§ Provided records:
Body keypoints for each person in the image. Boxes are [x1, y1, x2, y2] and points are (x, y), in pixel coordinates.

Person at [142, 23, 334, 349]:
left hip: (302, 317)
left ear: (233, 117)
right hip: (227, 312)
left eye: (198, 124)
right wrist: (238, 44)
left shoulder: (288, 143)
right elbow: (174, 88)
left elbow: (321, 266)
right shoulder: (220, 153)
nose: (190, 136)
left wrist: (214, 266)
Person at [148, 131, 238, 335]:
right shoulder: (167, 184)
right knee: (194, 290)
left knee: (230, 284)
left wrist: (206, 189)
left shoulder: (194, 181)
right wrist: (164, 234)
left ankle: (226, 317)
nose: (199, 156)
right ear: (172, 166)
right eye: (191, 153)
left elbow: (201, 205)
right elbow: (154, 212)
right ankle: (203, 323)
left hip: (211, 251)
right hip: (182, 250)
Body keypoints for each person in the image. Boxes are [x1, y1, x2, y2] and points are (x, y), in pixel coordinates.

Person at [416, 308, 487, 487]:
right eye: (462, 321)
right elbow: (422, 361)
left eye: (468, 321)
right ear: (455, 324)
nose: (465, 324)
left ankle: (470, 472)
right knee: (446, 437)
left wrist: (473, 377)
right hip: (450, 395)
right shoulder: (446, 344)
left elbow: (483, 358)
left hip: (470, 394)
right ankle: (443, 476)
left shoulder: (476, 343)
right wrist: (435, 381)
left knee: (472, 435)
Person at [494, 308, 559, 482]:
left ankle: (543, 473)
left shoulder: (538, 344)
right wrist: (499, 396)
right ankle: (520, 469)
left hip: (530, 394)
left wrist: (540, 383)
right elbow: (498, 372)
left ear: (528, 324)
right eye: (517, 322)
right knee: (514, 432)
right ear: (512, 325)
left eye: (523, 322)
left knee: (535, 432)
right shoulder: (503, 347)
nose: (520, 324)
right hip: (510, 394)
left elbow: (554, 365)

§ What this task involves: From the first line of the entries above to the line with "left eye: (523, 322)", please return every line exactly, keeping both ends.

§ Result below:
Body keypoints for each person in the image. Boxes are [x1, y1, x2, y2] and points are (x, y), in pixel coordinates.

Person at [142, 23, 334, 349]:
left hip: (302, 317)
left ear: (233, 117)
right hip: (227, 312)
left eye: (198, 124)
right wrist: (238, 44)
left shoulder: (288, 143)
right elbow: (174, 88)
left elbow: (321, 266)
right shoulder: (220, 153)
nose: (190, 136)
left wrist: (214, 266)
Person at [148, 131, 238, 335]:
right shoulder: (167, 184)
right knee: (194, 290)
left knee: (230, 284)
left wrist: (206, 189)
left shoulder: (194, 181)
right wrist: (164, 234)
left ankle: (226, 317)
nose: (199, 156)
right ear: (172, 166)
right eye: (191, 153)
left elbow: (201, 205)
right elbow: (154, 212)
right ankle: (203, 323)
left hip: (211, 251)
right hip: (182, 250)
Body keypoints for each person in the image. Boxes are [x1, y1, x2, y2] and points are (x, y), in pixel coordinates.

Person at [416, 308, 487, 487]:
right eye: (462, 321)
right elbow: (422, 361)
left eye: (468, 321)
right ear: (455, 324)
nose: (465, 324)
left ankle: (470, 472)
right knee: (446, 437)
left wrist: (473, 377)
right hip: (450, 395)
right shoulder: (446, 344)
left elbow: (483, 358)
left hip: (470, 394)
right ankle: (443, 476)
left shoulder: (476, 343)
right wrist: (435, 381)
left knee: (472, 435)
Person at [494, 308, 559, 482]:
left ankle: (543, 473)
left shoulder: (538, 344)
right wrist: (499, 396)
right ankle: (520, 469)
left hip: (530, 394)
left wrist: (540, 383)
right elbow: (498, 372)
left ear: (528, 324)
right eye: (517, 322)
right knee: (514, 432)
right ear: (512, 325)
left eye: (523, 322)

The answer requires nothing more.